108.The effect of the section is to insert a specific public interest test into the ERA 1996. This ensures that, in order to benefit from protection, whistleblowing claims must in the future satisfy a public interest test and disclosures which can be characterised as being of a personal rather than public interest will not be protected. For example, if a worker does not receive the correct amount of holiday pay (which may be a breach of the terms of his/her contract of employment), this is a matter of personal rather than wider interest. The claimant must also show that the belief that the disclosure was in the public interest was reasonable in the circumstances.

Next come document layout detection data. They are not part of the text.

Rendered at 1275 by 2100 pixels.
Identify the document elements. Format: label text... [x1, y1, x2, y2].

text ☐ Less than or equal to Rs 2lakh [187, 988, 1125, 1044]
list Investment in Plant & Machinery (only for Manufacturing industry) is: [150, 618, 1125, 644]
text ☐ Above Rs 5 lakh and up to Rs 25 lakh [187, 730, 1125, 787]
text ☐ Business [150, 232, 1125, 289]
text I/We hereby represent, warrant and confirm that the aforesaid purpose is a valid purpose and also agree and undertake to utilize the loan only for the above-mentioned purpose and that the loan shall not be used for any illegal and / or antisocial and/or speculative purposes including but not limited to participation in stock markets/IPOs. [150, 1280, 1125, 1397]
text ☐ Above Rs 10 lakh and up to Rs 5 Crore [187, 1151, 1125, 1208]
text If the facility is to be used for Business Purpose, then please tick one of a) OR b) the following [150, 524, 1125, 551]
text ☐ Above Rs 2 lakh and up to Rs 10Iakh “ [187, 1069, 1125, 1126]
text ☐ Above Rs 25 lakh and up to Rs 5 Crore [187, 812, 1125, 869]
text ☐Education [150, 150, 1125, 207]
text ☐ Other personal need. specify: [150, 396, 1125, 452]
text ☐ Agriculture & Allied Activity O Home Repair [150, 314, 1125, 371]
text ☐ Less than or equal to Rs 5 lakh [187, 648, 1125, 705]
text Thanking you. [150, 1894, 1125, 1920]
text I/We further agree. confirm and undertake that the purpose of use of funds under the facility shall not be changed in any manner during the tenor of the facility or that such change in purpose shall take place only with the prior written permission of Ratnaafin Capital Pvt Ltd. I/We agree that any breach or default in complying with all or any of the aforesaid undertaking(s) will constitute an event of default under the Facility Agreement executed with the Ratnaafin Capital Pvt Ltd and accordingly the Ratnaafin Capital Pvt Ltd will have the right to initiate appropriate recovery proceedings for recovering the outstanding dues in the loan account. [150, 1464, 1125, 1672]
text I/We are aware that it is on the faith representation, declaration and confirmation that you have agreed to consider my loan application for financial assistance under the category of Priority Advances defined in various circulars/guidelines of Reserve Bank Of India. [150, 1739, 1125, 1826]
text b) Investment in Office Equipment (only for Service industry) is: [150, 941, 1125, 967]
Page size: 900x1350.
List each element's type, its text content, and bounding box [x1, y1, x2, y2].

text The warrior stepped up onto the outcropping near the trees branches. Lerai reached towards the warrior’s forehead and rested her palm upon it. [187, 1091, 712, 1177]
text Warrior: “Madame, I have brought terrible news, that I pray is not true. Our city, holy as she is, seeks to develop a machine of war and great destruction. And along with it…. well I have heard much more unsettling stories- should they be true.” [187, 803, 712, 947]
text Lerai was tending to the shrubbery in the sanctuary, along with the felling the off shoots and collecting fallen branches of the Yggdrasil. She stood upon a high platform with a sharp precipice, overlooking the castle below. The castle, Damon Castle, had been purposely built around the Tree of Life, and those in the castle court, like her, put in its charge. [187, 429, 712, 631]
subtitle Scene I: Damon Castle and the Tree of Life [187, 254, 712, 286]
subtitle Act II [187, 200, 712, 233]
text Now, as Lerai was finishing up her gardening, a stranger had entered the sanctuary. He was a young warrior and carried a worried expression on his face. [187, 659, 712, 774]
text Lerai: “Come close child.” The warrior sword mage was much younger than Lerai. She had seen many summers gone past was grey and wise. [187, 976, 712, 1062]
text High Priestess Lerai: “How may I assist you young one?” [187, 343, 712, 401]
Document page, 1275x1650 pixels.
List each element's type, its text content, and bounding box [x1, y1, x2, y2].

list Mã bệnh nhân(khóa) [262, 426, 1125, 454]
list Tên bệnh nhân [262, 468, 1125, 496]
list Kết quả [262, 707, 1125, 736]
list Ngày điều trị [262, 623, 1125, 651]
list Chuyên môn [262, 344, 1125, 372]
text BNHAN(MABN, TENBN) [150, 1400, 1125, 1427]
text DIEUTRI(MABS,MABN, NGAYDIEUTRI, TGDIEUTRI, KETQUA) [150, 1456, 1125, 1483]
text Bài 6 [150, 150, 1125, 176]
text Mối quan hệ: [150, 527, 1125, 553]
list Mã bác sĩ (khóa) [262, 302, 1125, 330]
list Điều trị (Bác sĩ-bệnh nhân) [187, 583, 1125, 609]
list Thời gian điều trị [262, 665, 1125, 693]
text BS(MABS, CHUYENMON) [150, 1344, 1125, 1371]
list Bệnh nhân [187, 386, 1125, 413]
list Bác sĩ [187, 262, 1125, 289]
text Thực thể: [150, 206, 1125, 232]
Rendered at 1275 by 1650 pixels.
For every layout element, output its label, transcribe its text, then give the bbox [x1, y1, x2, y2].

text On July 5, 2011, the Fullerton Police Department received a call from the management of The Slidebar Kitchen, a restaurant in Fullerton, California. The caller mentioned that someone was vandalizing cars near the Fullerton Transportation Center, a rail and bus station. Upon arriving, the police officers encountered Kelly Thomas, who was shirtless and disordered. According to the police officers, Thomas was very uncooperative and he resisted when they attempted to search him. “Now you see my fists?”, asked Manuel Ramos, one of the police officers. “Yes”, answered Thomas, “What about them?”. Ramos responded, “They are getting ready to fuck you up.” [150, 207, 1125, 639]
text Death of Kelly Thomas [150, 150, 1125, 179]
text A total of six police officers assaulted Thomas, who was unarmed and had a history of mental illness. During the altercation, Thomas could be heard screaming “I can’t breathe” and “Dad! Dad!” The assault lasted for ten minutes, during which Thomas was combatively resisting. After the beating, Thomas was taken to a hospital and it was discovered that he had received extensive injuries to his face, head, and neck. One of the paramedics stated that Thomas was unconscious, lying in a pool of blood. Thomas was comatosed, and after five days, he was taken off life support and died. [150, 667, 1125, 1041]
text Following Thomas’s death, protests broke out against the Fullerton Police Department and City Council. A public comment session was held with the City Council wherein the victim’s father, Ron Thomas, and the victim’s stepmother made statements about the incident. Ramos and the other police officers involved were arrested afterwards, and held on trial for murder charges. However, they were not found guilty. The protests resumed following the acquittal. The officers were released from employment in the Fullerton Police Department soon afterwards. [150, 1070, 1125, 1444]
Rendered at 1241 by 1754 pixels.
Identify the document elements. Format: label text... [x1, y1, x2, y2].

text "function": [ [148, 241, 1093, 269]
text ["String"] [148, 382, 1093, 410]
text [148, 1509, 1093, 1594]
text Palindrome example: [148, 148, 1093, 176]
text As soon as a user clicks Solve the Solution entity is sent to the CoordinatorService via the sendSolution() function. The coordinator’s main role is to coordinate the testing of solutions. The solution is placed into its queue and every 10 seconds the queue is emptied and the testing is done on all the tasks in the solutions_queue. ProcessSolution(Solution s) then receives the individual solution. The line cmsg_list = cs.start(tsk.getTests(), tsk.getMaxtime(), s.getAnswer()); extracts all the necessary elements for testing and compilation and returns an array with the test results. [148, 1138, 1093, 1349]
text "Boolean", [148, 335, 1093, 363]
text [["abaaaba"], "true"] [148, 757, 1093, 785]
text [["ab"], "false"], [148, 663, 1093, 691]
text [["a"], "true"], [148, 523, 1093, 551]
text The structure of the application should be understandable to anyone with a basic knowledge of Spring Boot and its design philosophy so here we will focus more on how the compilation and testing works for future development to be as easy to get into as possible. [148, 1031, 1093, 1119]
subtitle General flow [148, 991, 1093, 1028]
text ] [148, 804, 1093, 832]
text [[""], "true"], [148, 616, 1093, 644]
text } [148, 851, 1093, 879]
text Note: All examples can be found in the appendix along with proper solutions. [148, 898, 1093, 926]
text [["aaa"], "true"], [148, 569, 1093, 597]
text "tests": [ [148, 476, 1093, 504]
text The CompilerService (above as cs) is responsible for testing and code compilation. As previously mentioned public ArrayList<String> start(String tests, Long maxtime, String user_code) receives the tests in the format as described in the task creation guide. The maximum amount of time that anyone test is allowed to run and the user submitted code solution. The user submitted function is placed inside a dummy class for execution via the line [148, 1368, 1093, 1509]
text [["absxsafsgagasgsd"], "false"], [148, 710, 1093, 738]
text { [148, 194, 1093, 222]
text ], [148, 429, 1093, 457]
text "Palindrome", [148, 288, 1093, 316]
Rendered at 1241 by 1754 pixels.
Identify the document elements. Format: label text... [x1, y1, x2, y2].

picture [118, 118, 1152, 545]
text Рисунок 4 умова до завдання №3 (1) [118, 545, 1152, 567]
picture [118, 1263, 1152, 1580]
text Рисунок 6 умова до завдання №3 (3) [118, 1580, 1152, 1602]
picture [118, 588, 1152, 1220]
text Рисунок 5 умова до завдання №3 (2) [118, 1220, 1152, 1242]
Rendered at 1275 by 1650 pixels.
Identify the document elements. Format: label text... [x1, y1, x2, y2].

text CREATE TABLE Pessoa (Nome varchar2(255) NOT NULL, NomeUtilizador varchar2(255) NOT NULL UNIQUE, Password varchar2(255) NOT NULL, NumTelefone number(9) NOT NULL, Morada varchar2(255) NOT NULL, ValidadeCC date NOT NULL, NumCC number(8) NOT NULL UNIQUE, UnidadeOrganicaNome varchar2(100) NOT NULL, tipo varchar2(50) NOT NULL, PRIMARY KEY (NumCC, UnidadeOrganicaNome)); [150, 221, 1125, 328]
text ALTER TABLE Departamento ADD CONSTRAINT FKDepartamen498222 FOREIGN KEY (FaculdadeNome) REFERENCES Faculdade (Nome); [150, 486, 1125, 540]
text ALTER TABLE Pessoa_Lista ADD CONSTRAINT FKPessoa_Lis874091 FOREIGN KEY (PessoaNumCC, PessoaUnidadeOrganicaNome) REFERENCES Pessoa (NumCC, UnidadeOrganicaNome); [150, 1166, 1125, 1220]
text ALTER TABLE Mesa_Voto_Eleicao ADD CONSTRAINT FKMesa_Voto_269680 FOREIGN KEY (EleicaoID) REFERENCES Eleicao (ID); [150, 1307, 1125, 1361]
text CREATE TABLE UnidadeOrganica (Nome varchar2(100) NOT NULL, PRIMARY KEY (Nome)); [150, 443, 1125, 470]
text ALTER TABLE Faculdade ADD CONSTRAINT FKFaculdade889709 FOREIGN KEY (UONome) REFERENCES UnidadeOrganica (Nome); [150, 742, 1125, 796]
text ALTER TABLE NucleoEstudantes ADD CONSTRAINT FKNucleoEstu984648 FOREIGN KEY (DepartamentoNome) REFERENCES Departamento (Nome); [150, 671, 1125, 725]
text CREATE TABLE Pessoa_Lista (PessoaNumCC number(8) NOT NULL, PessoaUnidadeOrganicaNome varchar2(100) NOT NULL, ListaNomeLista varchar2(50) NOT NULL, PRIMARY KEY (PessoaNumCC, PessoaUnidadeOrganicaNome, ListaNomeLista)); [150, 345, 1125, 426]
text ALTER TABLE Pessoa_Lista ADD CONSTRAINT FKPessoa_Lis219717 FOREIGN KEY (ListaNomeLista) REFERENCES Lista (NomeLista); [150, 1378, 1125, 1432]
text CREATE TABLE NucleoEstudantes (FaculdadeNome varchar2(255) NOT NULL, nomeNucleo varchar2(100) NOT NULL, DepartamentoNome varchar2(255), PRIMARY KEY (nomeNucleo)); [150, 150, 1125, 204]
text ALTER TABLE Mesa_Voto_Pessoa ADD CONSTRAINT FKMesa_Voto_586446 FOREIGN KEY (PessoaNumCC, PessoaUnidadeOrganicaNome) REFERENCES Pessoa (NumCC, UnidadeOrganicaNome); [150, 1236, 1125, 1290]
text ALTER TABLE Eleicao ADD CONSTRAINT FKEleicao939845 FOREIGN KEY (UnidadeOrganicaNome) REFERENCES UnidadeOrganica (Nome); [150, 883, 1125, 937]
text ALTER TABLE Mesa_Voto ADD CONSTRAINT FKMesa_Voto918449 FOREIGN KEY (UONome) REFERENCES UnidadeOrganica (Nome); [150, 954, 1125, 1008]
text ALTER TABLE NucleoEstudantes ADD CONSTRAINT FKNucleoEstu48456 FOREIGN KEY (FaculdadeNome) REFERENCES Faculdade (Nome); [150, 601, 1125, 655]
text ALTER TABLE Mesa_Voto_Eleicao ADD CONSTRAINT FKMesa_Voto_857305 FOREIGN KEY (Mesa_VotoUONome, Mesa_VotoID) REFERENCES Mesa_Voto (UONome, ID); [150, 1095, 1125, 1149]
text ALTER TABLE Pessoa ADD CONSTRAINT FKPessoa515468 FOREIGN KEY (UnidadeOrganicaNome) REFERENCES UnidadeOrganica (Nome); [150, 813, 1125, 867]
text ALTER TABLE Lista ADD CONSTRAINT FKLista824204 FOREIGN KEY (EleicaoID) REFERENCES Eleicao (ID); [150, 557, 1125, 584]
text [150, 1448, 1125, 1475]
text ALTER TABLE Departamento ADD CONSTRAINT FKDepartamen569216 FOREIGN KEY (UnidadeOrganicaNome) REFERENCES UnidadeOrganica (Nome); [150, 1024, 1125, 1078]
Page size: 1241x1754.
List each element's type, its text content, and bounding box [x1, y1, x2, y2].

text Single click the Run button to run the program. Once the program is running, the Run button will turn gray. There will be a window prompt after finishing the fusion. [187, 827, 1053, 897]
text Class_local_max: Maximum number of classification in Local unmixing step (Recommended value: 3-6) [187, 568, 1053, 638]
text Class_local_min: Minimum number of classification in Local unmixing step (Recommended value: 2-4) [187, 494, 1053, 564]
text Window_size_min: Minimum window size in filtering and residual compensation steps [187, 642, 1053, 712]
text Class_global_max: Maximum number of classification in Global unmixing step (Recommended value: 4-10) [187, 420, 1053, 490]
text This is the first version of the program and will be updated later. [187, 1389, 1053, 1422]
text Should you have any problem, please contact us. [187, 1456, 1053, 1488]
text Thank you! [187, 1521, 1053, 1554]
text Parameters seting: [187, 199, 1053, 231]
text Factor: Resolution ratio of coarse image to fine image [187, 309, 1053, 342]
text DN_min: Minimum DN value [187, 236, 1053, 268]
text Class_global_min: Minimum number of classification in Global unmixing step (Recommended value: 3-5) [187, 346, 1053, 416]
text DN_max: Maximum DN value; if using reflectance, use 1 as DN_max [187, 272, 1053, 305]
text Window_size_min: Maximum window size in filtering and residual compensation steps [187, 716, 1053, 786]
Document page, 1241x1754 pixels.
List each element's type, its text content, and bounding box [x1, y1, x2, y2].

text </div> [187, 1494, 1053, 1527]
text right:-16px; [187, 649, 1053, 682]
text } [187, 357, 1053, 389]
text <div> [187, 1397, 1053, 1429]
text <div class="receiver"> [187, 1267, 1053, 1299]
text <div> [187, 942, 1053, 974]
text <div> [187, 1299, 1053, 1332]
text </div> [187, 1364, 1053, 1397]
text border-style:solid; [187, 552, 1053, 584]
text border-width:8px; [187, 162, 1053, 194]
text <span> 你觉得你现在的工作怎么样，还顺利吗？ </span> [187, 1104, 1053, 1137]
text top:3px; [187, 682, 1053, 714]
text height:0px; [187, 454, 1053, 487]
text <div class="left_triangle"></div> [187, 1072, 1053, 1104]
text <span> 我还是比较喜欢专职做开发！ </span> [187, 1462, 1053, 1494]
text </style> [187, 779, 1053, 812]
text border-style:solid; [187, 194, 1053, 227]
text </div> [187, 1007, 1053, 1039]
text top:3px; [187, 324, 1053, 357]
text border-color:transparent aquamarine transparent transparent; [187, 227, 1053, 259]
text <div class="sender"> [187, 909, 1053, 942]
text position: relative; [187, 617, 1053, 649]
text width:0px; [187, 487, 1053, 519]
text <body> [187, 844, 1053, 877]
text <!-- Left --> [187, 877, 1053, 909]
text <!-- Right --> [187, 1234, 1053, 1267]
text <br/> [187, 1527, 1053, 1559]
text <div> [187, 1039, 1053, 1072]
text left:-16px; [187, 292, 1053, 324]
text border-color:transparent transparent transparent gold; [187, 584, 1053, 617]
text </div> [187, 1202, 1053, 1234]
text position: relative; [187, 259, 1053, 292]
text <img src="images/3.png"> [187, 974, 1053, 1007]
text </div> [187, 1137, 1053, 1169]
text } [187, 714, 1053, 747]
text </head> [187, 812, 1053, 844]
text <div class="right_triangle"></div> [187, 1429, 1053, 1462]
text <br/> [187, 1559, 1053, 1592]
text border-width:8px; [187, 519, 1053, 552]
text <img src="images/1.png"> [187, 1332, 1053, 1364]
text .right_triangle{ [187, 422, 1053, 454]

Section 18: Power to reduce compensation where disclosure not made in good faith

109.The effect of this section is to remove the requirement in sections 43C, 43E, 43F, 43G and 43H that a disclosure be made in good faith in order to be a protected disclosure and benefit from whistleblowing protections. In addition, the section amends the ERA 1996 to provide employment tribunals with the power to reduce an award of compensation by up to 25%, where a protected disclosure has not been made in good faith.

110.“Good faith” is not defined in the ERA 1996, but the courts have held that where the predominant motive of the individual making the disclosure was not directed at remedying one of the wrongs listed in section 43B of the ERA 1996, but was instead for some ulterior purpose, the disclosure is unlikely to have been made in good faith. (See Street v Derbyshire Unemployed Workers’ Centre [2004] IRLR 687)

111.Currently, the requirement for a disclosure to be made in good faith can effect the success of the claim. If an employment tribunal finds that a disclosure was not made in good faith and instead there was an ulterior motive which was the predominant reason for the disclosure, the claim will fail.

112.Section 18 alters the effect of the good faith test; the issue of good faith will now be considered by a tribunal in relation to remedy, rather than liability, so a claim will not fail as a result of an absence of good faith. The employment tribunal will have the discretion to reduce a compensatory award by up to 25% in the event they find the disclosure has not been made in good faith.

Section 19: Worker subjected to detriment by co-worker or agent of employer

113.The effect of this section is to introduce a vicarious liability provision so that where a worker is subjected to a detriment by a co-worker done on the ground that the worker made a protected disclosure, and this detriment is done in the course of the co-worker’s employment with the employer, that detriment is a legal wrong and is actionable against both the employer and the co-worker.

114.The employer will only be liable for a detriment where it is done by a worker in the course of employment or by an agent of the employer with the employer’s authority. In this context, the term “agent” refers to someone who is appointed by the employer to perform duties on their behalf (such as a contractor).

115.Employers are able to rely on the defence in new subsection (1D) of section 47B of the ERA 1996 if they have taken all reasonable steps to prevent the co-worker from subjecting the whistleblower to a detriment. If the defence applies the employer will not be liable for the actions of the co-worker.

116.Where a whistleblower is bullied or harassed by a co-worker but the employer can use the defence in subsection (1D), the co-worker will still be liable and the worker could bring a claim against that co-worker.

Section 20: Extension of meaning of “worker”

117.The effect of this section is to widen the definition of “worker” in section 43K of the ERA 1996. At present, the NHS has certain contractual arrangements in place for workers in health services in England, Scotland and Wales which are not afforded whistleblowing protection because they fall outside the definition. This amendment will ensure that section 43K will apply to these workers.

118.In addition, the section includes a power so that the definition of “worker” in section 43K can more readily be amended so as to keep it up to date. The power can be used to increase the scope of protection. It can, however, only be used to remove categories of individuals where, in the opinion of the Secretary of State, no such individuals exist (i.e. the category has become obsolete).